The unbridled desire for power led him to a clash with his party’s top. Orbán thought that Fidesz’s main enemy was the other liberal party, which had more power at that time, and so he directed the party to the right. His views prevailed, in the years afterwards, liberal competitors disappeared, and when he became Fidesz leader in 1993, he published the new nationalist and conservative platform. In order to expand his political plea, although he was anti-religious until then, he turned to the church trying to win the rural Hungarians. With the help of a famous Calvinist pastor, he organized round-table meetings at churches, was confirmed in a Lutheran church, remarried his wife in a church wedding, and had their children baptized.

The road to success was cemented. His childhood friends and faculty members were put in key positions in the party, especially in the control of finance. In 1998 he won the election and, with just 35 years of age,  became the youngest Hungarian prime minister. That government was a coalition and touched by many scandals, especially financial ones. The election defeat in 2002 by the rival Socialist Party was inevitable over chaotic rule. Orbán used those opposition years to restructure the party, form a party machinery on field, intensify nationalist rhetoric, especially talking about the Hungarians in neighboring countries who stayed outside the homeland after the humiliating treaty of Trianon after the First World War. The Socialists ruled for eight years and their power collapsed because of the economic implosion and the humiliating rescue package from the IMF.

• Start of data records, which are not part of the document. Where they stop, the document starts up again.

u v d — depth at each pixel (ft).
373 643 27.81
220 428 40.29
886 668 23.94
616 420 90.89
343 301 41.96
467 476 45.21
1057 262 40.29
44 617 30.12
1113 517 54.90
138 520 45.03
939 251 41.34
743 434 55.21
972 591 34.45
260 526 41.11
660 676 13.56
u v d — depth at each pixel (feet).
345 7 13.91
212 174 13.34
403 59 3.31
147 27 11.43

In the 2010 election, Fidesz won a two-thirds majority. The party had thoughts about what to do with this victory – many members of the leadership thought it was necessary to take careful steps, but Orbán had other plans. He wanted complete power in a very short time. Constitutional changes were immediately made for complete control of the media and the judiciary. In the next five years, parliament passed more than 1,000 laws, almost without a debate, and often submitted by MPs who neither wrote, nor even read them. His friends were placed at the top of the country. Orbán’s head of office during his term from 1998 to 2002 (who served as the college director when he was studying) became a constitutional judge, and his colleagues at the faculty are now president of the state and speaker of parliament. Orbán accumulated such a concentration of power in his hands that is unthinkable for a European democracy. There are no objections to his decisions, nor is there an internal debate before they are adopted. One million Hungarians from neighboring countries have given citizenship and the right to vote in the elections. “Hungary has not been this strong since Trianon”, he told last year to his fellow party members.

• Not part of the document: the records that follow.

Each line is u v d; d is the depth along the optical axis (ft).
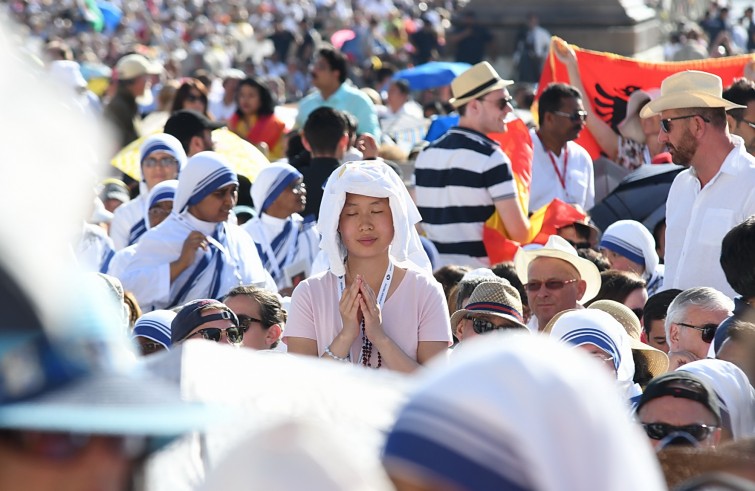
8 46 11.37
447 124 106.52
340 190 40.14
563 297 51.75
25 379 11.01
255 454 12.71
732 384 31.45
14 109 11.18
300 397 18.57
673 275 58.03
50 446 11.46
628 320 46.19
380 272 40.52
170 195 67.10
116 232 72.90
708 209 55.36
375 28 270.46
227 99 136.05
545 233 68.08
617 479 12.32
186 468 17.57
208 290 58.18
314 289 40.96
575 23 193.77
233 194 59.88
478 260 68.59
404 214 40.47
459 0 298.35
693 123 55.11
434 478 12.43
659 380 29.19
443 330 40.37
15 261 10.83
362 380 19.40
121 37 319.88
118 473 12.04
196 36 307.37
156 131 86.89
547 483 12.18
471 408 12.46
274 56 270.46
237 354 19.99
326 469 12.57
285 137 104.78
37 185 11.10
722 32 270.05
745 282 42.06
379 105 139.74
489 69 70.33
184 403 12.25
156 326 46.06
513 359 12.51
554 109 76.18
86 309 11.80
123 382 11.93
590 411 12.36
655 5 263.90
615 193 73.05
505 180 67.87
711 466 20.88
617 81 88.99
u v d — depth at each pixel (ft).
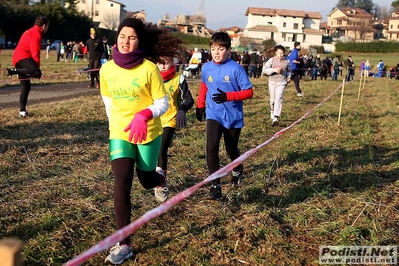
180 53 14.87
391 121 35.19
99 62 54.54
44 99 43.11
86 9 295.28
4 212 14.62
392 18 361.30
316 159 21.91
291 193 17.21
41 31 29.40
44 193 16.26
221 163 21.70
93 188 17.15
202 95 16.90
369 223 14.33
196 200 16.46
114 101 12.37
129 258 12.32
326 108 42.24
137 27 12.01
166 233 13.70
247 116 35.55
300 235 13.87
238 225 14.12
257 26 297.12
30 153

In this very strong Hungary, his closest friends became the most powerful oligarchs in the country. They received the bulk of state-funded contracts, for which the EU has allocated a few billion euros, and through companies bought all media critical of the government. It may seem staggering, but now several printers in the city of Budapest (such as the Gestetner in the time of communism) are being distributed in Budapest, and they are distributed to people in the streets so that they can read something different from propaganda in the pro-government media.

Prior to these elections, the Orbán government changed the election rules in order to win, even with fewer votes. The electoral model in Hungary is combined – majority and proportional. Those constituencies in the majority, who traditionally incline to the left, have been changed and new 5,000 voters have been added, which means that the leftist candidates will need more votes to win.

The proportional part favors the parties that have received more seats with the majority, which means a new incentive for Fidesz in relation to competitors.
In one sentence – the whole system that the former young fighter for democracy, Viktor Orbán, has built is a kind of time machine: the political situation is like in the 1960s. There is an illusion of democracy, yet basically there is only one party and one truth.